Look, I'm not advocating for bringing Richt back. I'm not advocating for getting rid of Smart. I'm not even going to say it was a mistake to trade Richt for Smart, although I will admit that we can't really know for sure about that until about five years have passed for Smart, or until he wins his first national title. Whichever comes first.
All I'm saying is that Georgia fans need to drop this insane hatred they have for Richt and need to stop taking every chance they can to bash the guy. He won us almost 150 games and put us in the position we needed to be in for Smart to come in and take this team to the playoff so quickly.
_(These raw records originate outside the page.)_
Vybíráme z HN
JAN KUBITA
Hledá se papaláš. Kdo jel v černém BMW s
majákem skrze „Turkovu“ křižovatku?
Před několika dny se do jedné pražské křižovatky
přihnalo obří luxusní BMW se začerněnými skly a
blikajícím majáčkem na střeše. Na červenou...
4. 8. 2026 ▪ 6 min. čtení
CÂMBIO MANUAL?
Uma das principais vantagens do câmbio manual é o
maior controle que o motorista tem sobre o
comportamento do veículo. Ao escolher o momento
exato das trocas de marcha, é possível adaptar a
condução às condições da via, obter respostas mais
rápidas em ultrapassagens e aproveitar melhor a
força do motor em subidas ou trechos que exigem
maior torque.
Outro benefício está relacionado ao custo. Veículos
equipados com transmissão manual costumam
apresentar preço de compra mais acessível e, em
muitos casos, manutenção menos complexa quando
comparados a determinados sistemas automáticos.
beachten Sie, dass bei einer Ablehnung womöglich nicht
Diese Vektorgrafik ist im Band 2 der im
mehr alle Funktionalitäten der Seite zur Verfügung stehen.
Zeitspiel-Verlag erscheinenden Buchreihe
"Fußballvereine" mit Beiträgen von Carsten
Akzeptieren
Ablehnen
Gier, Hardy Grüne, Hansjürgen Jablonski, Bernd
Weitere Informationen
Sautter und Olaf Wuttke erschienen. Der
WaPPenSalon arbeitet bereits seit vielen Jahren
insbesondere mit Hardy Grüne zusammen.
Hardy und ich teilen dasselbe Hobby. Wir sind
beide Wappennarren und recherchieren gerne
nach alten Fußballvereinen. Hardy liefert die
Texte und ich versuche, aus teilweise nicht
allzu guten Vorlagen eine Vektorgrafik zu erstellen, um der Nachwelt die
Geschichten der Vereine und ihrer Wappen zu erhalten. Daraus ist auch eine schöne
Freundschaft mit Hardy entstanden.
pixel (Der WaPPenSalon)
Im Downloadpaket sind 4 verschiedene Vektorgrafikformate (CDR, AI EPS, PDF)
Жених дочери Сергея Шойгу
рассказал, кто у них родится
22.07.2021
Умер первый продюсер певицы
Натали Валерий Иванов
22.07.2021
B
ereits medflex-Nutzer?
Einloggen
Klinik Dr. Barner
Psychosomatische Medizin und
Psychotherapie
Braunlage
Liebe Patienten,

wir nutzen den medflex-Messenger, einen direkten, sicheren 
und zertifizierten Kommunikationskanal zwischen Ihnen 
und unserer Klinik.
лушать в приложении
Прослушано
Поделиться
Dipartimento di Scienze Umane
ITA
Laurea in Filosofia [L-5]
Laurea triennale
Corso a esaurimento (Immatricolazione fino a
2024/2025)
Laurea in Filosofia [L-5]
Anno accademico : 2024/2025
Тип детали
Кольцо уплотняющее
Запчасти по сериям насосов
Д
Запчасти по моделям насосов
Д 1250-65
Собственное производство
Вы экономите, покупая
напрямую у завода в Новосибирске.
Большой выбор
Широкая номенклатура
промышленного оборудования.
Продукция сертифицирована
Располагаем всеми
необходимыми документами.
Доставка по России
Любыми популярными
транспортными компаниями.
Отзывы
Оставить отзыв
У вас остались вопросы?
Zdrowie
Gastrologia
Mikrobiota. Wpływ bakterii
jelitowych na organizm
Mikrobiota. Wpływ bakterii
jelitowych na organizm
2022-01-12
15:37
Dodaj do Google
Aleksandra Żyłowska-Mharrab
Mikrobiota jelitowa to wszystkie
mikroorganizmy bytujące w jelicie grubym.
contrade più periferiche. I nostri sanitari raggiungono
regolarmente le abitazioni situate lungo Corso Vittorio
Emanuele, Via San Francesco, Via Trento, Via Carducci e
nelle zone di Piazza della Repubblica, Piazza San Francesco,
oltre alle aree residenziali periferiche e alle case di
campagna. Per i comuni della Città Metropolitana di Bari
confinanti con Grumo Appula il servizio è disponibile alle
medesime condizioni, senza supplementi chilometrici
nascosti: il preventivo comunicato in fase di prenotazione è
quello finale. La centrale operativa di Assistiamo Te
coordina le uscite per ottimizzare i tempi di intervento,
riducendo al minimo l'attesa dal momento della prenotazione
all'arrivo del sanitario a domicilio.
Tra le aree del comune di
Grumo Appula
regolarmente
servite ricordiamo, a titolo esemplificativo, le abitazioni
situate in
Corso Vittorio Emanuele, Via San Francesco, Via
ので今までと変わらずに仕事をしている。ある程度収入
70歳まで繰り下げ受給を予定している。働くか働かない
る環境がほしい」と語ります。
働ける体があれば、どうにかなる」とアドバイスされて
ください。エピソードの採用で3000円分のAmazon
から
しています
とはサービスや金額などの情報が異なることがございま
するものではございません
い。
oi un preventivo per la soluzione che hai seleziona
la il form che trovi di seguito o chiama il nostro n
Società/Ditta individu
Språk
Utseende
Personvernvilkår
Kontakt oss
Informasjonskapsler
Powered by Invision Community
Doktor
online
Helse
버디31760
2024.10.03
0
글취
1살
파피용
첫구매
For all the bellyaching about recruiting and how Richt lost key battles, and yes, there were some players we missed on that would've been very helpful, most of the impact players on Smart's SEC Championship and Rose Bowl Championship team were Richt recruits.
Again, I don't say this to denigrate Smart, he has clearly done a great job of recruiting in his own right, but we need to quit this lie that Richt was a terrible recruiter and a terrible coach and a terrible leader for the UGA football program.
You don't spend 15 years at a university, win 145 games, two conference titles, and go 9-5 in bowl games by being bad. And UGA would not have been in the playoff this quickly under Smart if not for everything Richt had done to build the program and to keep it relevant in the college football landscape.
Sure, Smart probably could have eventually turned the Dawgs around had the program been a total wreck, but it would've taken at least three or four years. Not one.
So can we all please take Chris Crocker's advice and leave Mark Richt alone? Let him do his best at Miami, let us enjoy our own team here in Athens, and all get over this stupid obsession. Frankly, these fans are acting like the jealous boyfriend who breaks up with a girl and then gets mad when she starts dating another guy. Even though they're dating someone just as good, or even better.
It looks petty.
Plus, if we all really need a reminder into who the worst coach for Georgia was, look no further than Mike Ekeler. He probably doled out more concussions to our team than the opponents did.